(Work order) In the entries below, find every line holding the string "couches" and collect it.

(Data extracts)
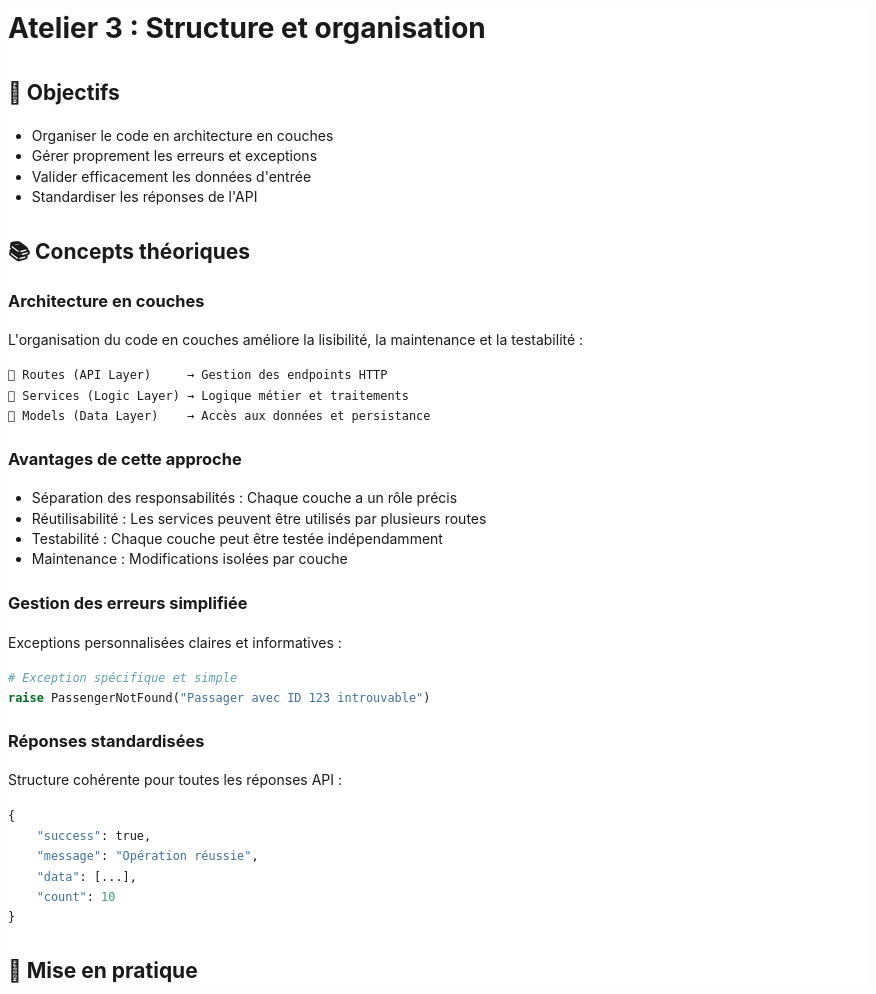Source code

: # Atelier 3 : Structure et organisation

## 🎯 Objectifs

- Organiser le code en architecture en couches
- Gérer proprement les erreurs et exceptions
- Valider efficacement les données d'entrée
- Standardiser les réponses de l'API

## 📚 Concepts théoriques

### Architecture en couches

L'organisation du code en couches améliore la lisibilité, la maintenance et la testabilité :

```txt
📱 Routes (API Layer)     → Gestion des endpoints HTTP
🔧 Services (Logic Layer) → Logique métier et traitements
💾 Models (Data Layer)    → Accès aux données et persistance
```

### Avantages de cette approche

- Séparation des responsabilités : Chaque couche a un rôle précis
- Réutilisabilité : Les services peuvent être utilisés par plusieurs routes
- Testabilité : Chaque couche peut être testée indépendamment
- Maintenance : Modifications isolées par couche

### Gestion des erreurs simplifiée

Exceptions personnalisées claires et informatives :

```python
# Exception spécifique et simple
raise PassengerNotFound("Passager avec ID 123 introuvable")
```

### Réponses standardisées

Structure cohérente pour toutes les réponses API :

```python
{
    "success": true,
    "message": "Opération réussie",
    "data": [...],
    "count": 10
}
```

## 🚀 Mise en pratique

(Result for this task)
- Organiser le code en architecture en couches
### Architecture en couches
L'organisation du code en couches améliore la lisibilité, la maintenance et la testabilité :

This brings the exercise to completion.